Purposes of the State: Creation and Maintenance of Law, and Management of the General Interest
The order of the State is, first of all, legal order, order based on law, and therefore one of the functions of government is the constant creation of order by law, the creation and maintenance of legal order. The purposes attributed to the State can be specified in two: one legal, creation and maintenance of Law; and another social, of management of all the general interests for whose service the State exists. This second is also legal insofar as it develops within the framework of law, but its purpose is not law, rather it uses law as a mean to the goal of managing the general social interests of the people that the State serves.
The legal purpose of the State is the creation and maintenance of law. For this, the State raises essential functions, such as the legislative one: definition of the law in the creation and promulgation of laws, which determines in each specific case what proceeds in Law, ensuring its exact maintenance.

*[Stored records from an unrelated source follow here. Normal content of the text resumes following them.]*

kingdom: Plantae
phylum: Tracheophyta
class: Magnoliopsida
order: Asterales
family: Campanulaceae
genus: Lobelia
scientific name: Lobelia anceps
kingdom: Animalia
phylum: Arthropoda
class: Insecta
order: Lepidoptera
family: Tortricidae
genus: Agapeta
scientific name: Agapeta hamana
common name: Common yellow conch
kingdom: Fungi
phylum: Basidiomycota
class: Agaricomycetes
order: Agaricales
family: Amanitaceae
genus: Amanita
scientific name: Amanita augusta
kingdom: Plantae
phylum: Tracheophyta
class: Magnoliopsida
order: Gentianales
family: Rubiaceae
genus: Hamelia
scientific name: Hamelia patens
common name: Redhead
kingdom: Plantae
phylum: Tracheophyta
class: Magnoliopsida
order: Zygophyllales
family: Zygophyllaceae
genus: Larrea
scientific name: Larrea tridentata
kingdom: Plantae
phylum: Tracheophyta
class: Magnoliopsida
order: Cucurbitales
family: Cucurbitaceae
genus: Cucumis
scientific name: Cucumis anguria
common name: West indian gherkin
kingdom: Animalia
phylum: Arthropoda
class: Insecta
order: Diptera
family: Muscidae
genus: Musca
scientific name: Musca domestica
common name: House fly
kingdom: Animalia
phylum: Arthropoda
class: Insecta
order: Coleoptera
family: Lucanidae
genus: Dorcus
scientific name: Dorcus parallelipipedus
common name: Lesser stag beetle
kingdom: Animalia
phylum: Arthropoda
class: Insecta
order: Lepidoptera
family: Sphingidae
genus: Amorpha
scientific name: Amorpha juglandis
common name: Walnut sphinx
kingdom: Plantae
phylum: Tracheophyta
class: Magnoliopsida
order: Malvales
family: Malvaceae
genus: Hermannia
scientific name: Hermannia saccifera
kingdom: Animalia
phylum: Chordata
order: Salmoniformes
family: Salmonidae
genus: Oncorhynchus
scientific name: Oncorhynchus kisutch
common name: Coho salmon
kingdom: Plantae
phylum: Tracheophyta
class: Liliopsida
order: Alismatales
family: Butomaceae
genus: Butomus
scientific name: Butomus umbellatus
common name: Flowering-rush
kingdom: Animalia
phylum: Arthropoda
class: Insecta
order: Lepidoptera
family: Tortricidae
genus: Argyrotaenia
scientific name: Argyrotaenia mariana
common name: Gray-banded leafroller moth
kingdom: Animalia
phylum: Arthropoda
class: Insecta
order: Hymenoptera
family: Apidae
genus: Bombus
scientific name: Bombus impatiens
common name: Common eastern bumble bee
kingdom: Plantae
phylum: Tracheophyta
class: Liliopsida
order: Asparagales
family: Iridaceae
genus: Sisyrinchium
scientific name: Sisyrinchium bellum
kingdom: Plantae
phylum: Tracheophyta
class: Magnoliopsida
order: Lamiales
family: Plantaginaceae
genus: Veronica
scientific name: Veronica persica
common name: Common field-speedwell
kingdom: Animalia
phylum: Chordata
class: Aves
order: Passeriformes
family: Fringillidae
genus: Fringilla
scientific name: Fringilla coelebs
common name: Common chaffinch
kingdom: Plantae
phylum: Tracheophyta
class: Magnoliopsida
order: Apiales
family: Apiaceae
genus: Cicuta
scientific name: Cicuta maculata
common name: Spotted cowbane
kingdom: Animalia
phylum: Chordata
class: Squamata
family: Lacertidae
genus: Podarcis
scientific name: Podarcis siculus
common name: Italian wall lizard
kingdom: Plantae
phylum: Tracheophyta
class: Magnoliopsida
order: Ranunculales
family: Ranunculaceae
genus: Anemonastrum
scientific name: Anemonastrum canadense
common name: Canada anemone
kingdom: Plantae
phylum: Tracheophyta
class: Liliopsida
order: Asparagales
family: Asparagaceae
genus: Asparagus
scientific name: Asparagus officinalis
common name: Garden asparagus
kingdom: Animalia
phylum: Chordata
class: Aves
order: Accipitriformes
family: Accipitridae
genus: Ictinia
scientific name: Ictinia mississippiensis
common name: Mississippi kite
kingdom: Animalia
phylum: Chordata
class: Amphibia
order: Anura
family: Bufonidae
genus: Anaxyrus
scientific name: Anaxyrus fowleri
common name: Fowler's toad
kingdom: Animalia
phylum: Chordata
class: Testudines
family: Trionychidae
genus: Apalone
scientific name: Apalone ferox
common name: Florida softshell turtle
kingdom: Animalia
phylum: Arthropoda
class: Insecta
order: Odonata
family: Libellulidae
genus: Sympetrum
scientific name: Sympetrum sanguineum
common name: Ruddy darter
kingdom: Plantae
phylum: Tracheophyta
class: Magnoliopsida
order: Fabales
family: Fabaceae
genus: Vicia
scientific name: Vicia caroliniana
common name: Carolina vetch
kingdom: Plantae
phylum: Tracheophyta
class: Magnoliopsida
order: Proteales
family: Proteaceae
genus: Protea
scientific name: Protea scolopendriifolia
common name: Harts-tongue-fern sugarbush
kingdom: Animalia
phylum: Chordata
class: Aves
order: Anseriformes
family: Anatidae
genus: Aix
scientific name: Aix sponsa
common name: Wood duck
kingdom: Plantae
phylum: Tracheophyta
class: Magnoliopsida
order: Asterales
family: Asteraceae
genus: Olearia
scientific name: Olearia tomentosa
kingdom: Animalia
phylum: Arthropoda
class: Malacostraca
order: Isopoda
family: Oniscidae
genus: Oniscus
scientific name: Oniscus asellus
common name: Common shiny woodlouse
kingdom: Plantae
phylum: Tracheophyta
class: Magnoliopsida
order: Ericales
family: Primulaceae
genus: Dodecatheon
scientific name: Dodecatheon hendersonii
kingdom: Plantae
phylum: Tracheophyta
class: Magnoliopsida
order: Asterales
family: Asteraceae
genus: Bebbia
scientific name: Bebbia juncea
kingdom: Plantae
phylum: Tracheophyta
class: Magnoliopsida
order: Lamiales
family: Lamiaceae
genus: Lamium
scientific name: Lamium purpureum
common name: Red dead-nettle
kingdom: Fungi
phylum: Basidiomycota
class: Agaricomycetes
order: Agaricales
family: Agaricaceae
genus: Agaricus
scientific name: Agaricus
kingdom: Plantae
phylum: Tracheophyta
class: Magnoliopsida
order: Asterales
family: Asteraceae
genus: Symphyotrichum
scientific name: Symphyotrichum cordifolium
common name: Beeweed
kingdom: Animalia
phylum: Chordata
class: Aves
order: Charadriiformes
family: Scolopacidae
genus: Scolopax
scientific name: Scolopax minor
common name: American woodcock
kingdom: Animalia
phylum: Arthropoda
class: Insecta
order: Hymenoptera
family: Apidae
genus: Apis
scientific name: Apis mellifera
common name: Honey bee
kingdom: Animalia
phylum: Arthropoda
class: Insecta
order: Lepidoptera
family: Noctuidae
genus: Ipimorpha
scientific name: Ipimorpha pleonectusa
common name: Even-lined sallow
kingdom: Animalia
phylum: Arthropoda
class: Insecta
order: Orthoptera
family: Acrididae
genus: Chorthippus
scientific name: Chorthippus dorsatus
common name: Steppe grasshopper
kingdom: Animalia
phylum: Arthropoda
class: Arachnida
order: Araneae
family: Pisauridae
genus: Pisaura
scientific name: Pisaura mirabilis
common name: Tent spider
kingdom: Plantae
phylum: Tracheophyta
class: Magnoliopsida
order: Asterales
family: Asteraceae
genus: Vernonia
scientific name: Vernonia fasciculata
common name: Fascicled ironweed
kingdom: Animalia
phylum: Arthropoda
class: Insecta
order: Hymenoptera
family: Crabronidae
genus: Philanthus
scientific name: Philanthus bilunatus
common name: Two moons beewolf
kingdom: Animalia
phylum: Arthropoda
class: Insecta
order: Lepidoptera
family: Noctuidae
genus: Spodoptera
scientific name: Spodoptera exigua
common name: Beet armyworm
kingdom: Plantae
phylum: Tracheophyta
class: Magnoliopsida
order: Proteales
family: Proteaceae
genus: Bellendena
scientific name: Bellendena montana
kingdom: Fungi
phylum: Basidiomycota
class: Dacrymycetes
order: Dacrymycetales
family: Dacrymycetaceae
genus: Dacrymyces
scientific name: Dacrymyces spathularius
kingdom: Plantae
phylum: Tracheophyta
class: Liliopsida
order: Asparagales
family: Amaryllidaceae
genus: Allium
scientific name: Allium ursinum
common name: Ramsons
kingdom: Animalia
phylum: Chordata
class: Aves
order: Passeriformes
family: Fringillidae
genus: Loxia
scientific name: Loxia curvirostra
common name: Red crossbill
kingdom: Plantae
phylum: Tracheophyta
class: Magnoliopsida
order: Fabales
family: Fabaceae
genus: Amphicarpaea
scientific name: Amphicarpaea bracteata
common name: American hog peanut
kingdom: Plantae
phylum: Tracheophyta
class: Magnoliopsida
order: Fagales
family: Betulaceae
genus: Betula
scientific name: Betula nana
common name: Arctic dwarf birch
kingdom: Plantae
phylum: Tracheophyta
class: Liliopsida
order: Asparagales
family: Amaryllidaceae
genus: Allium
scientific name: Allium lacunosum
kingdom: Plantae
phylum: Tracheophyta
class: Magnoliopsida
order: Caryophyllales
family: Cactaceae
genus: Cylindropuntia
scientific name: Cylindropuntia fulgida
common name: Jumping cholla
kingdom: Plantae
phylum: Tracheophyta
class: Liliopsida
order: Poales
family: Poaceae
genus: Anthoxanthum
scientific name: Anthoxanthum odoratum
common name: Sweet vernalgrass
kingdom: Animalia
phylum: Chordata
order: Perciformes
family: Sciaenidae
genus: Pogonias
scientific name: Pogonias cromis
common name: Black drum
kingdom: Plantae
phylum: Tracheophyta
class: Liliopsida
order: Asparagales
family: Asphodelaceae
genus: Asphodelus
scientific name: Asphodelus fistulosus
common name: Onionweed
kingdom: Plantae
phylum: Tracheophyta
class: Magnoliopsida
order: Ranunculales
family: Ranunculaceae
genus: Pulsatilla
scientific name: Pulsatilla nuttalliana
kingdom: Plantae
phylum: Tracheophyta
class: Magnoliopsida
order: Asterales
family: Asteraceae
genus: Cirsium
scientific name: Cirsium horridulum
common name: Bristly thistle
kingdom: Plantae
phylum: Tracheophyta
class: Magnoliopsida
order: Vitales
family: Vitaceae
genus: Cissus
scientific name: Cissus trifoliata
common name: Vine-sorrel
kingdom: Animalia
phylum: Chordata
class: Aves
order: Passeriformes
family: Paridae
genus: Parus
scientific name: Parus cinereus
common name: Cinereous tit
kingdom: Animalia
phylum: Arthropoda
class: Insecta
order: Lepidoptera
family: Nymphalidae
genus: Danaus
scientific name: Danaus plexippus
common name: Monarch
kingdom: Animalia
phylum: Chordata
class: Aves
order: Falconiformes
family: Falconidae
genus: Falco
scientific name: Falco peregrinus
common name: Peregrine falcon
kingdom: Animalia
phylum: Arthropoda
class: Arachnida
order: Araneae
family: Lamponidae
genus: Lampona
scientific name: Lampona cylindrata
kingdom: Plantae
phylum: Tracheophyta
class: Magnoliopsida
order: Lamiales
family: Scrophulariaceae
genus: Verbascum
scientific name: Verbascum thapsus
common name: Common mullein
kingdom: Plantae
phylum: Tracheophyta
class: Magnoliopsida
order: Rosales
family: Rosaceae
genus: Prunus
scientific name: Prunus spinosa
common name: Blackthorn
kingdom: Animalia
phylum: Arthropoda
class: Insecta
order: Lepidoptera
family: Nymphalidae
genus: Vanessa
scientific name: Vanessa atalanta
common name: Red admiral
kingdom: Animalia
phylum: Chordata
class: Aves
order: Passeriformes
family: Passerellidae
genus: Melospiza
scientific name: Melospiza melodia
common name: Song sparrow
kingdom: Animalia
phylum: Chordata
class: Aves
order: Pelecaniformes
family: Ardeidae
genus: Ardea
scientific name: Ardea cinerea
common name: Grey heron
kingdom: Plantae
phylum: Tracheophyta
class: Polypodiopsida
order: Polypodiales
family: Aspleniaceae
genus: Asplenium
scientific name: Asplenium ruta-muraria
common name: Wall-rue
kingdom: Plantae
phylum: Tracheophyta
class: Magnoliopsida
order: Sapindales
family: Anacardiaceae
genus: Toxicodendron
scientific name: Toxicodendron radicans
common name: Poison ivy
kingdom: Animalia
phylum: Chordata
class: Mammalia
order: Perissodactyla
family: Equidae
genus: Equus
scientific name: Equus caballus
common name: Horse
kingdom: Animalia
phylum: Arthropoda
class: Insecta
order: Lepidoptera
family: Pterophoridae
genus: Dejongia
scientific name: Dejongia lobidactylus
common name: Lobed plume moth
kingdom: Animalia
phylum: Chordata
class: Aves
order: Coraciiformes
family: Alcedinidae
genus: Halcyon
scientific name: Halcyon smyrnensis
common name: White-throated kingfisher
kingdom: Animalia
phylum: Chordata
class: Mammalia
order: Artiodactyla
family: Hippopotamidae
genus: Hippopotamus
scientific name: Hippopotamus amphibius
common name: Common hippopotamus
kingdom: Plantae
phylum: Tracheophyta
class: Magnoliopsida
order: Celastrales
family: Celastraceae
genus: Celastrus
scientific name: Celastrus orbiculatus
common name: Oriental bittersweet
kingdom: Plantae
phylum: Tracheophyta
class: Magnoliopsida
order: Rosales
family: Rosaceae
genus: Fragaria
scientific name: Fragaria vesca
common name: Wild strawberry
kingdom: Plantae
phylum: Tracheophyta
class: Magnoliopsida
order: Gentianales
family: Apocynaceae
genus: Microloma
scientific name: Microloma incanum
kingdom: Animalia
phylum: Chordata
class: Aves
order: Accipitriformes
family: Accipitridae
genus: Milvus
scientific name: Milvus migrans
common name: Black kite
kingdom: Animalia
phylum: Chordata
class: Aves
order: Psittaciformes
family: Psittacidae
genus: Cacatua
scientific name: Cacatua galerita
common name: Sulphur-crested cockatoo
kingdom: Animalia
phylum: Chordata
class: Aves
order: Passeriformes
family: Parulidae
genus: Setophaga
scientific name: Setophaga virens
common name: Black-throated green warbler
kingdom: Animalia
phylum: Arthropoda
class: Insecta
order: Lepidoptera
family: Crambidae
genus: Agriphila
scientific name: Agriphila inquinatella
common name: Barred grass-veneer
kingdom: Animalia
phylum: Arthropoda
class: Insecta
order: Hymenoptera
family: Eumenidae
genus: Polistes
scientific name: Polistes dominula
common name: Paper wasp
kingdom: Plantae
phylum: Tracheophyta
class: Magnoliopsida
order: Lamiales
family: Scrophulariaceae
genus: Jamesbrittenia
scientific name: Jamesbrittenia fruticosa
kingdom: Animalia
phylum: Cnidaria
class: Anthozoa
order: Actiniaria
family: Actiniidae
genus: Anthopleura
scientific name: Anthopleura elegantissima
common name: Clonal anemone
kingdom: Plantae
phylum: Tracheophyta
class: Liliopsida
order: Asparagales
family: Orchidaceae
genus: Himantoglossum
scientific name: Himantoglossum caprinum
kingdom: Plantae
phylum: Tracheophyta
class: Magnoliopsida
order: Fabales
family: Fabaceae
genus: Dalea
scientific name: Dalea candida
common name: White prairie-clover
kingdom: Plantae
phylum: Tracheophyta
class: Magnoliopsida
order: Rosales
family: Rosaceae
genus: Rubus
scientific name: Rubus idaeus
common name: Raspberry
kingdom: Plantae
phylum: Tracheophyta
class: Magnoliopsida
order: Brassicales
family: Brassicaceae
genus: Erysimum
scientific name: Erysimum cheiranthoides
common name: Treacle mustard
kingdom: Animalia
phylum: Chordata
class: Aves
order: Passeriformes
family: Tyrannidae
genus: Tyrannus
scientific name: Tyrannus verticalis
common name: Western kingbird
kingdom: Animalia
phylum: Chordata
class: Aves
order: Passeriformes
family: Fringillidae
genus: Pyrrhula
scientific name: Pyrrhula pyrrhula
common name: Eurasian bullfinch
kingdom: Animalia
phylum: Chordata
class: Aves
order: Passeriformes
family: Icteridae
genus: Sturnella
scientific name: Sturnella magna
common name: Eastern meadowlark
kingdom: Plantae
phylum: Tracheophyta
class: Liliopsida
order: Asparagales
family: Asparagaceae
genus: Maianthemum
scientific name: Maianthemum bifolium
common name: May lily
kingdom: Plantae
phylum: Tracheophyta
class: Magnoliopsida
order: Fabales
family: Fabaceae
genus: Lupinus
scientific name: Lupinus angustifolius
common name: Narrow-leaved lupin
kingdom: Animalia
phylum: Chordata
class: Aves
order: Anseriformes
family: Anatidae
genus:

In a third function, the executive power of the government in the strict sense intervenes in the execution and realization of the Law. Such, for example, is the case of internal security and police and public order services. The State manages matters of general interest, which constitutes an increasingly important specific function of the State; since if through the legislation the will of the State manifests itself in the laws, this will needs to be acted upon, executed. It is not enough to create the norm, but it is necessary to enforce it.
Separation of Powers at Origin
And it is not enough that there is a division of functions, as there is in Spain, but there must be separation of powers at origin, so that they confront each other, and control and correct their possible excesses. From this confrontation between powers, the one who benefits is Democracy.
If a country and a citizenry with such a political class and parasitic castes that exhaust it and hinder it in its passage to the next level, it has been able to achieve what it has achieved... let's imagine what could be achieved if it got rid of such leeches. .. which will do everything in their power to, for their own infamous benefit, continue hijacking the true progress and evolution of Spanish society in order to continue draining it. Everything must start with an in-depth reform of the educational system , articulated around the promotion of critical thinking. Enough already of educational structures that plunge the people into ignorance, preventing them from being masters of their own destiny.